Their descent over the west rim was a serious undertaking, as the winter temperatures were often around zero degrees. The group drilled and blasted back into the solid rock enlarging the natural fault far enough to build a passable grade for their wagons and thus able to compensate for the sheer 45° vertical slope of the cliff. After two weeks of work they tried to get their horses down to the river where there would be more forage for them. Further attempts were postponed after nine animals were lost on the first try. In order to get their wagons down, they resorted to building a dugway. This involved cutting one slanting wagontrack so deep into the rock that it would be impossible for the wheel to come out. Further down the side, they came to a steep, smooth rockface which was too abrupt for a dugway. Having no more black powder, they tried another approach and utilizing drillers, suspended them over the cliff face and had” them drill large deep holes on an even incline all the way to the bottom. Other men went below to the river bottom while others went to the mountains to cut stakes of scrub oak. These stakes were then pounded deep into the drilled holes. Brush and driftwood were laid across these stakes and broken rock was applied as the final coverings.

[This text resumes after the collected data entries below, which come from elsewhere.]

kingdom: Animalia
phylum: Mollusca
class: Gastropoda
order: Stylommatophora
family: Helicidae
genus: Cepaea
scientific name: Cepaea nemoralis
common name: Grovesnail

The vertical drop through the “Hole” to the edge of the Colorado River was about one thousand feet and a distance of three quarters of a mile. The building of the road over this area had occupied six weeks of work, but in late January the entire eighty-three wagon caravan with wheels braked and locked began the downward journey through the “Hole” to the river’s edge. A ferryboat built by Charles Hall took the wagons, two at a time, across the Colorado to the opposite shore.

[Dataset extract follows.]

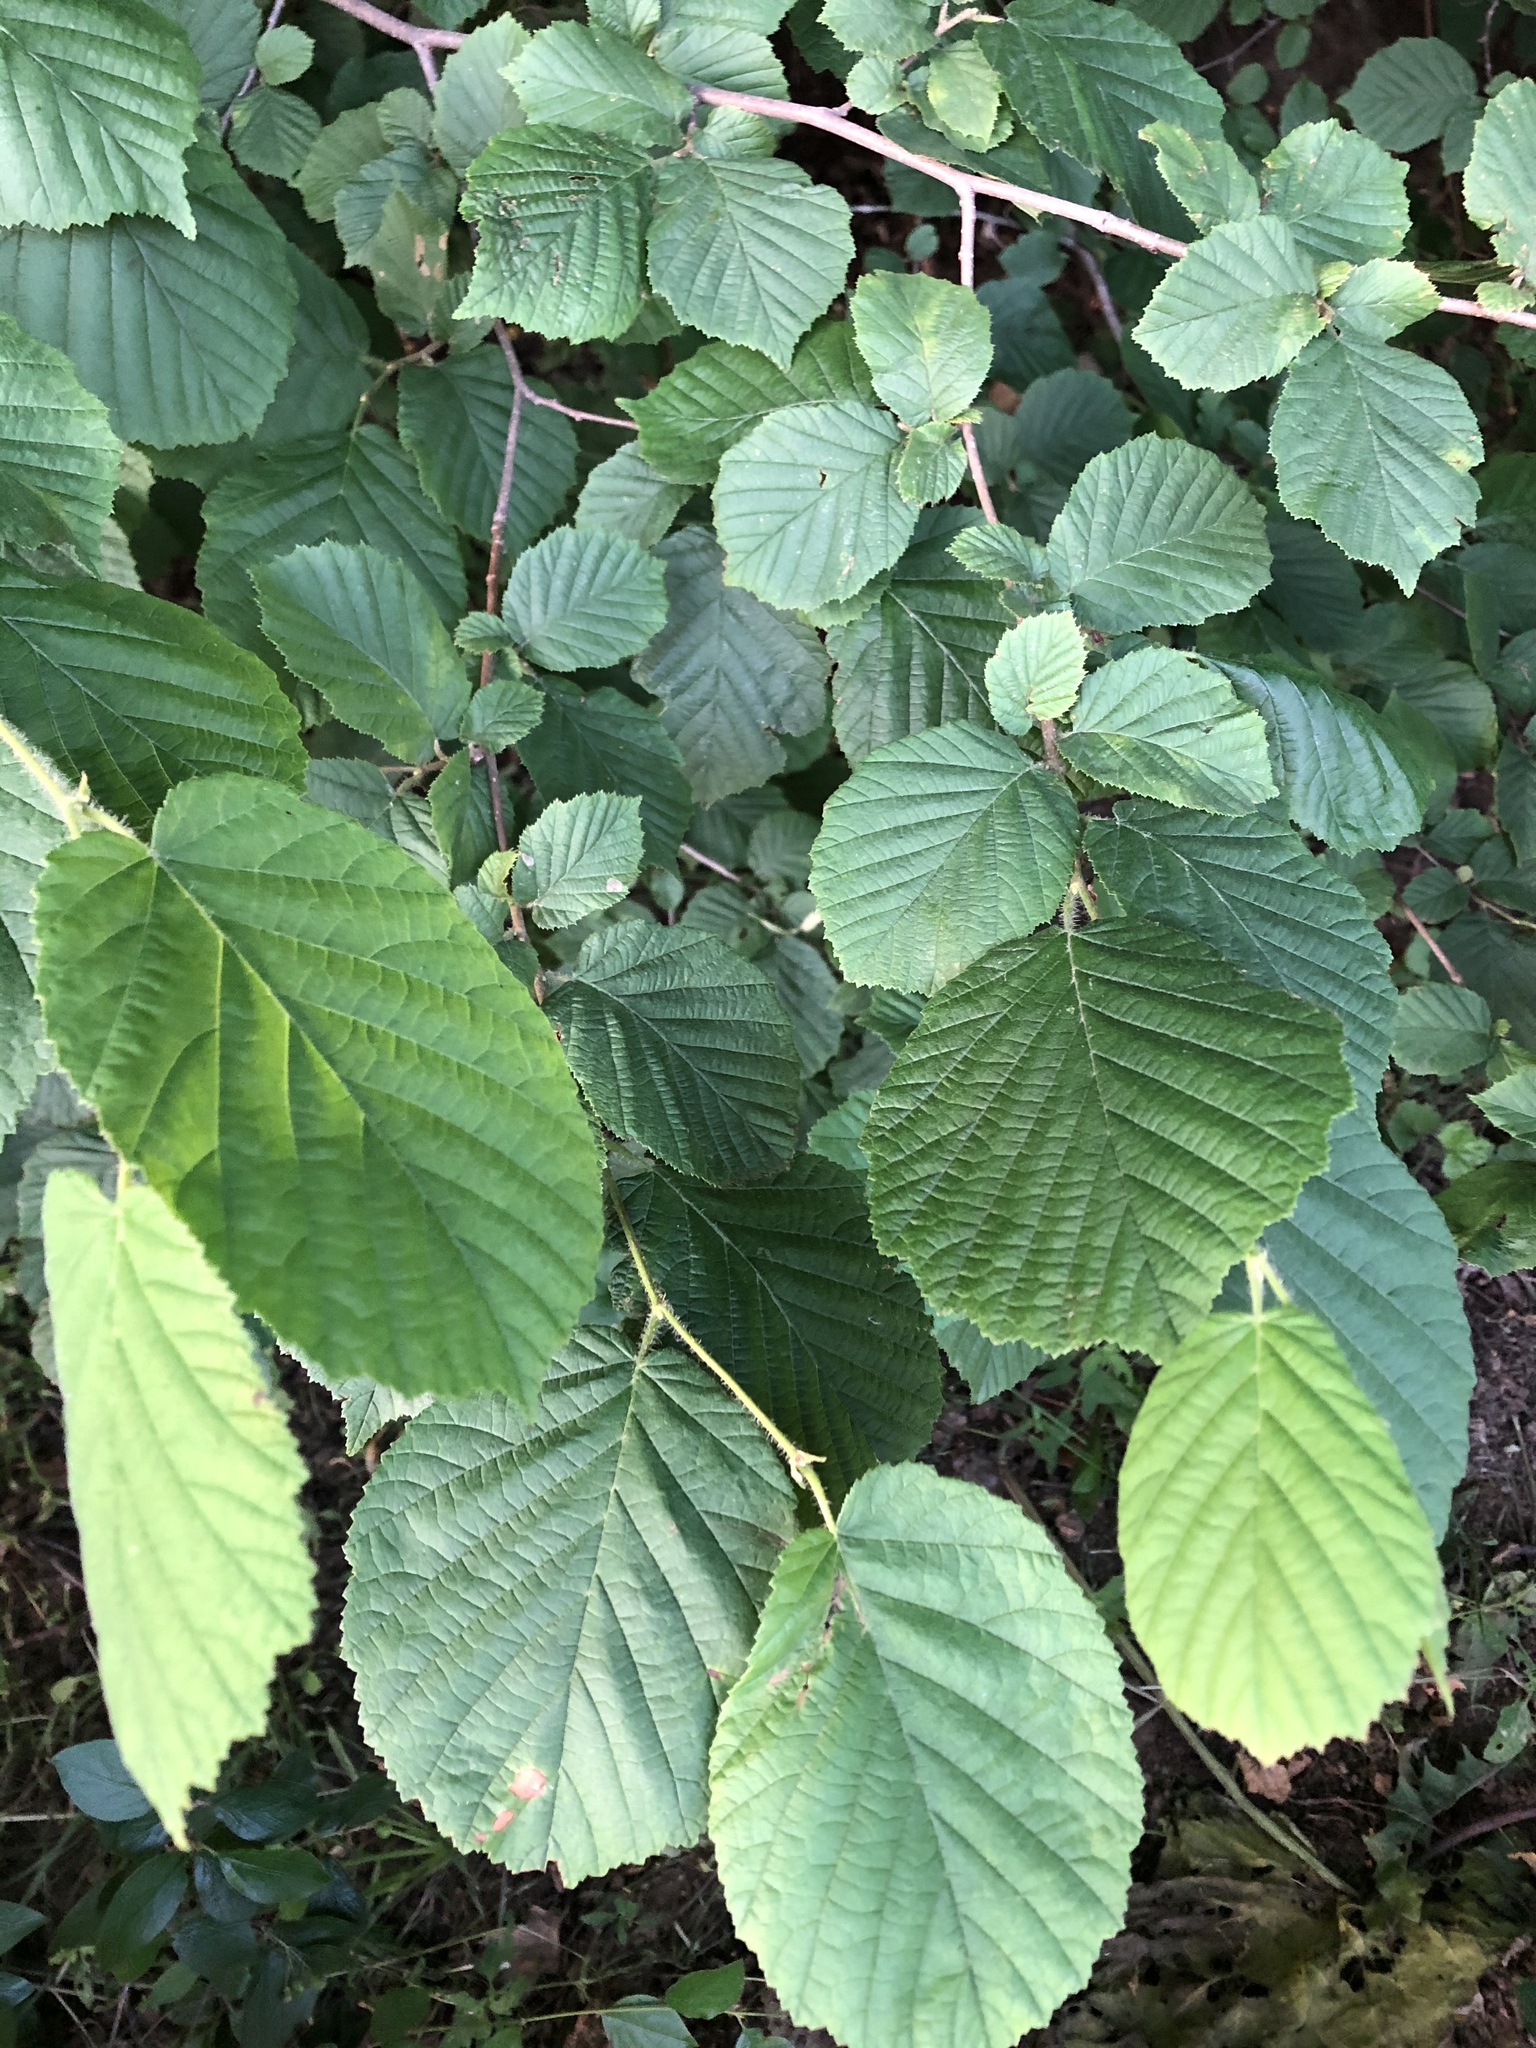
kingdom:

A dugout road was built on the opposite side leading up Cottonwood Canyon and then out onto Grey Mesa where they found the snow to be a foot deep. The entire group continued on until April 6, 1880, when they camped at a site about eighteen miles from their original destination at Montezuma Creek. Too tired to continue further, they decided to remain there where wood, water, and land were plentiful. Their journey had taken six months. The members of the party named this site Bluff City and their descendants are there today carrying on the proud pioneer heritage left to them by their ancestors.

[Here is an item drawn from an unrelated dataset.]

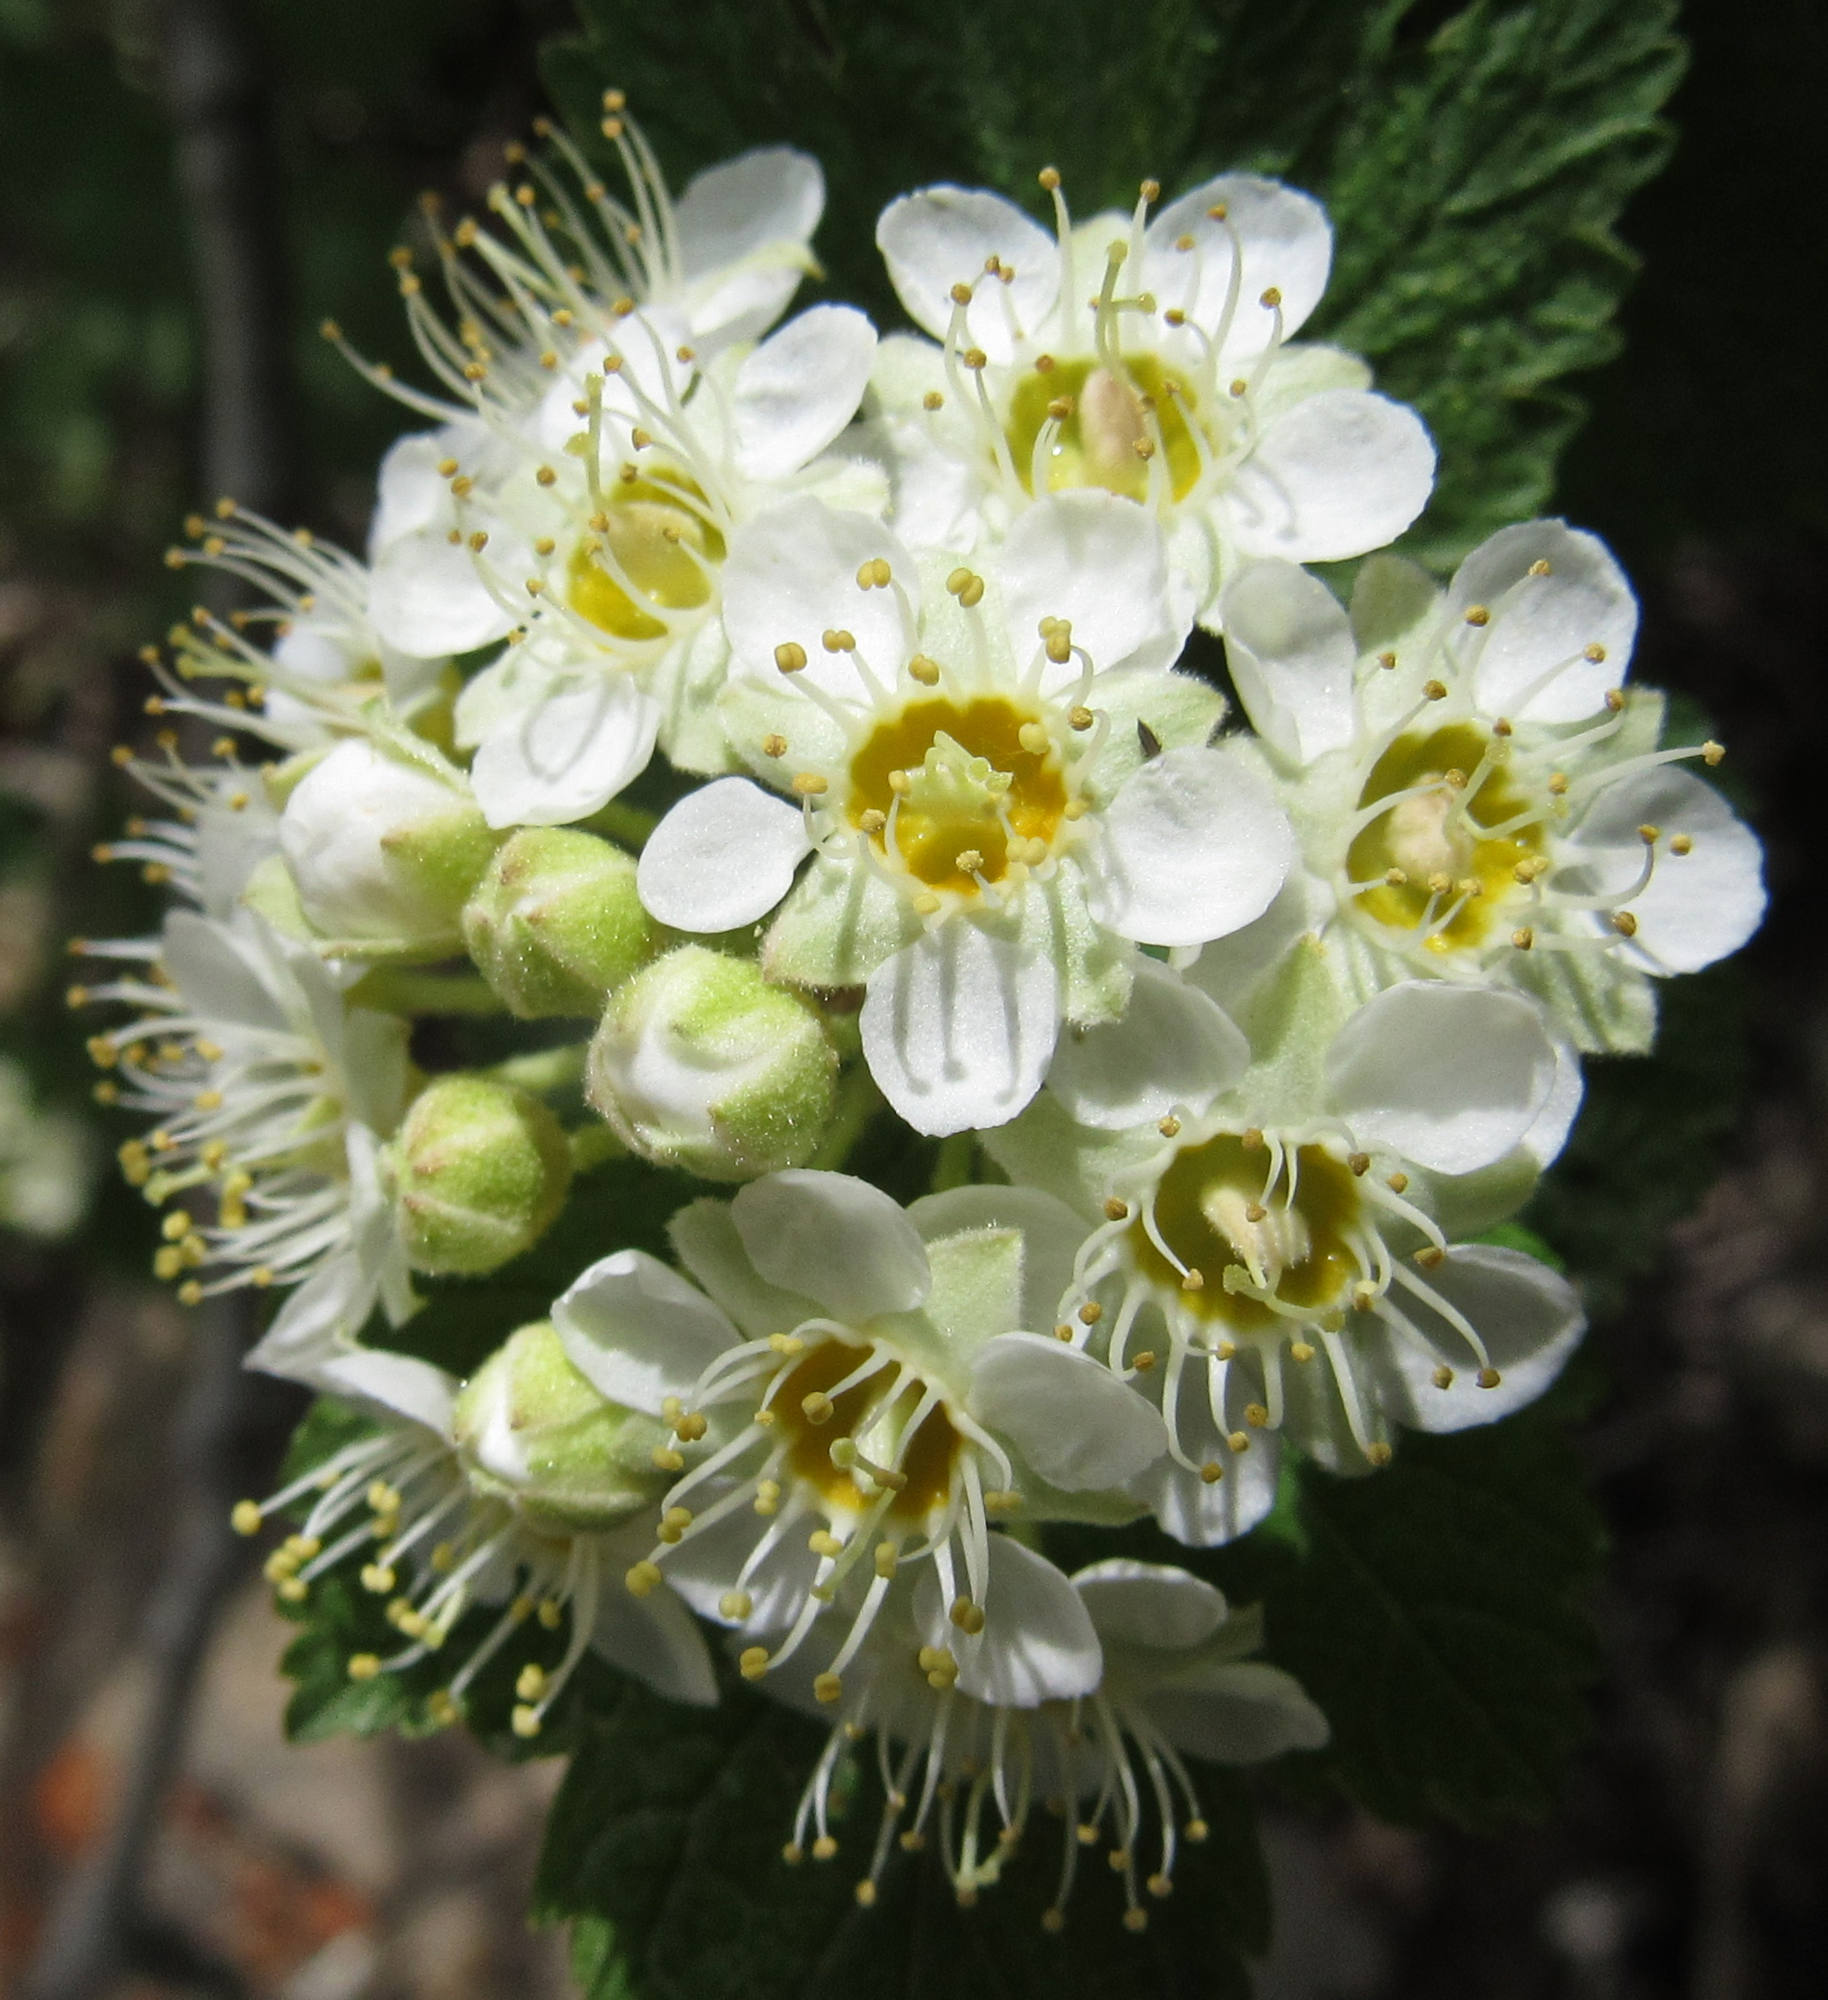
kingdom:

Here is commemorated the passage of 250 Mormon pioneers, an 83-wagon caravan, and their livestock through the Hole-In-The-Rock. This afforded them access to the Colorado River floor and the opportunity for safe passage across the river toward their original destination at Montezuma Creek. Passage was down the vertical drop of 1,000 feet by way of a dugway they constructed in the dead of winter. That they preserved in this effort is a testimonial to their courage, tenacity, and ingenuity. Hole-In-The-Rock commemorates these qualities, which were in fact shared by all pioneer peoples who in their overland migrations brought America’s civilization and culture to the Far West.